** Data to examine **

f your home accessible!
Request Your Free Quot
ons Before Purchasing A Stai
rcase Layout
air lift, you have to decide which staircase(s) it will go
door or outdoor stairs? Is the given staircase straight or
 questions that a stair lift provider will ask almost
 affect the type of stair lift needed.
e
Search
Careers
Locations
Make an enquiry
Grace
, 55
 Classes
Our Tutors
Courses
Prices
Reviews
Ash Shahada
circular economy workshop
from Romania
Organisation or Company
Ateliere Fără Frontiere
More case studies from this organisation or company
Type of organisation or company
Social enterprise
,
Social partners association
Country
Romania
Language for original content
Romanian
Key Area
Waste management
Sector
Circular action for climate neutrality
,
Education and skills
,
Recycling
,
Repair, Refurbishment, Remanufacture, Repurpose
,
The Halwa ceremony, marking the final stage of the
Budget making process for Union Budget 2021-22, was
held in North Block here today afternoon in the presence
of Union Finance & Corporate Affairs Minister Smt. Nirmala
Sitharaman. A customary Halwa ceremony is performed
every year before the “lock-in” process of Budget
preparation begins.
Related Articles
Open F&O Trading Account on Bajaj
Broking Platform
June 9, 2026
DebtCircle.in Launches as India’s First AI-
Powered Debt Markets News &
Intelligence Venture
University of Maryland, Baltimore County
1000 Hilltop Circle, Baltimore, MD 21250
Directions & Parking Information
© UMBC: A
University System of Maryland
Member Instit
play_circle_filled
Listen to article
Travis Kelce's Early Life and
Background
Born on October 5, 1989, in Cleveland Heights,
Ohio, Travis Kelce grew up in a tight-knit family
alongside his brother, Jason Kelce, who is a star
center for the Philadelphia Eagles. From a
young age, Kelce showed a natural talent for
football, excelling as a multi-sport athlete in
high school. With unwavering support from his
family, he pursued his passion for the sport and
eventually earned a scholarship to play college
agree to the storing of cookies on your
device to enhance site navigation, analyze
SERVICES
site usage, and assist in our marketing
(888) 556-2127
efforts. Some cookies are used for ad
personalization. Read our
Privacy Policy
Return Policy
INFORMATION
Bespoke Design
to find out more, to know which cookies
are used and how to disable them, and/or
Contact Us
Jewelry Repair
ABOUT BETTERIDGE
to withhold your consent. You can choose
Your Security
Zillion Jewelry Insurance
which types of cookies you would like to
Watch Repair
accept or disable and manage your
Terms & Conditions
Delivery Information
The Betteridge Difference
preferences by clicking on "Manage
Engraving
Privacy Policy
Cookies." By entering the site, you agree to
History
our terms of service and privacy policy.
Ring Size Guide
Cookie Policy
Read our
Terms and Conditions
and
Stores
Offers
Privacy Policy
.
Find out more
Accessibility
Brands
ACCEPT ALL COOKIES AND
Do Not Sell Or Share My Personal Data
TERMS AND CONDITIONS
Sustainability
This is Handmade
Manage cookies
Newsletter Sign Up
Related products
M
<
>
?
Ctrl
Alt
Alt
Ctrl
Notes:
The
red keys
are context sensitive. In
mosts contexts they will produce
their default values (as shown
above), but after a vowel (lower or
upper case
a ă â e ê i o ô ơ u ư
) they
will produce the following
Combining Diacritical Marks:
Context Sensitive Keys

** Work request **
What is needed is each line of the entries that contains the word "Travis".

** Result for this task **
Travis Kelce's Early Life and
Ohio, Travis Kelce grew up in a tight-knit family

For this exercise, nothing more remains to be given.